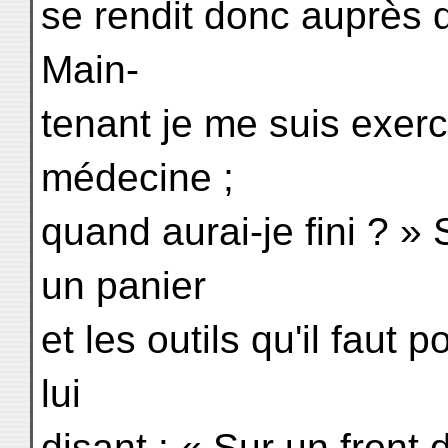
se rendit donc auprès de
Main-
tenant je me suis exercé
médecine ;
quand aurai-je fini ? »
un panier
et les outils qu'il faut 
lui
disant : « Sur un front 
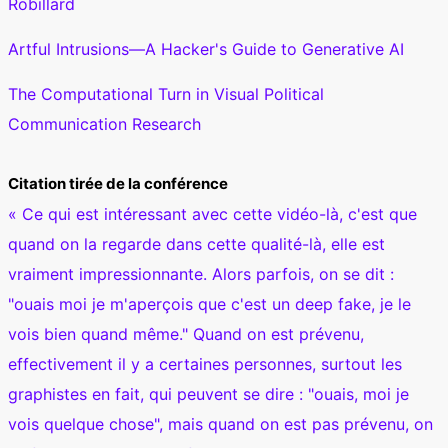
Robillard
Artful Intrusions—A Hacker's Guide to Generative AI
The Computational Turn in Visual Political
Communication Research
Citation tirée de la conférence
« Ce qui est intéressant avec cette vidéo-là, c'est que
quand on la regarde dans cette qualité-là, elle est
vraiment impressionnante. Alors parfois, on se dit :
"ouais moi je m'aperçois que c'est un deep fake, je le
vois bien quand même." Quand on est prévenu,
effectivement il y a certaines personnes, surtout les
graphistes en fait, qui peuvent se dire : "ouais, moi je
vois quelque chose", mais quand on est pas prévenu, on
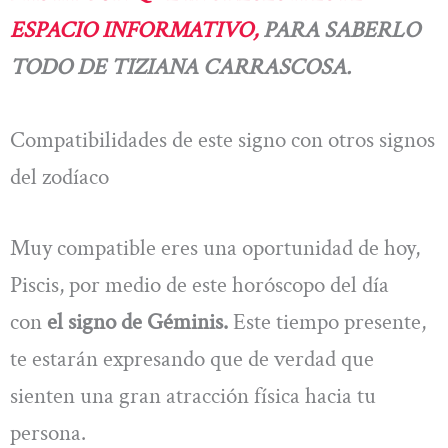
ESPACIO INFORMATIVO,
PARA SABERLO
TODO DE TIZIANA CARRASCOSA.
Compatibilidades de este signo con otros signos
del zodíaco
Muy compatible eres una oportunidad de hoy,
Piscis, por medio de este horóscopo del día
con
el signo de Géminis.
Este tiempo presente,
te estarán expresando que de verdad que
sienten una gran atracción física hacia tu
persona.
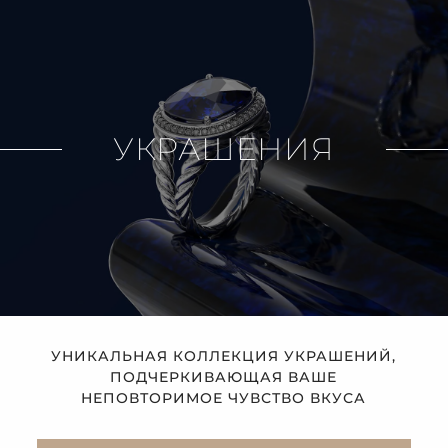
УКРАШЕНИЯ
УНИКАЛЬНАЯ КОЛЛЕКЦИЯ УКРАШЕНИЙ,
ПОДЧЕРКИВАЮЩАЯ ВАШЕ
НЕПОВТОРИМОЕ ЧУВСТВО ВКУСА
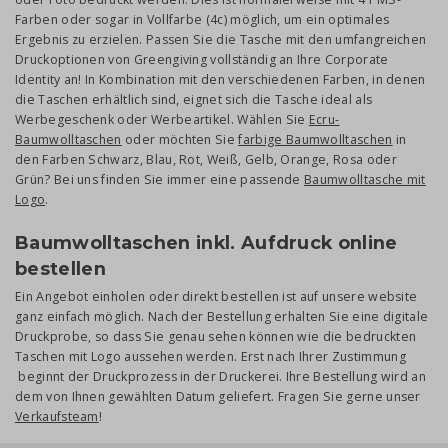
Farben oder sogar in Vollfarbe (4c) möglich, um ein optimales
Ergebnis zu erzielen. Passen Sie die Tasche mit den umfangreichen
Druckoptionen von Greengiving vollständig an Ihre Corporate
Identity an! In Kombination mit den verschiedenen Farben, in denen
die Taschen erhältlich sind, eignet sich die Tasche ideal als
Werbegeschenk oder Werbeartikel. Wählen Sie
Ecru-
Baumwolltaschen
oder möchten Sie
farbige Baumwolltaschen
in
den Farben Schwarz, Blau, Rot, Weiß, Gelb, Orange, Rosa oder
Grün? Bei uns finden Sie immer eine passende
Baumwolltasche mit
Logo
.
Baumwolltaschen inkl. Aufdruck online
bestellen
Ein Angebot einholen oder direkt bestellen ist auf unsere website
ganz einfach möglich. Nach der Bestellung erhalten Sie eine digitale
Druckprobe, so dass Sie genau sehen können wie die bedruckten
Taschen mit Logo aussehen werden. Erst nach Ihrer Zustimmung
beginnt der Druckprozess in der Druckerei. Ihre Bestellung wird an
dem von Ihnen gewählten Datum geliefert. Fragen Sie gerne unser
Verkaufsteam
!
- - - - -
● To-do item
Return only the number of lines in the material with the word "quand" in them.

● Answer box
4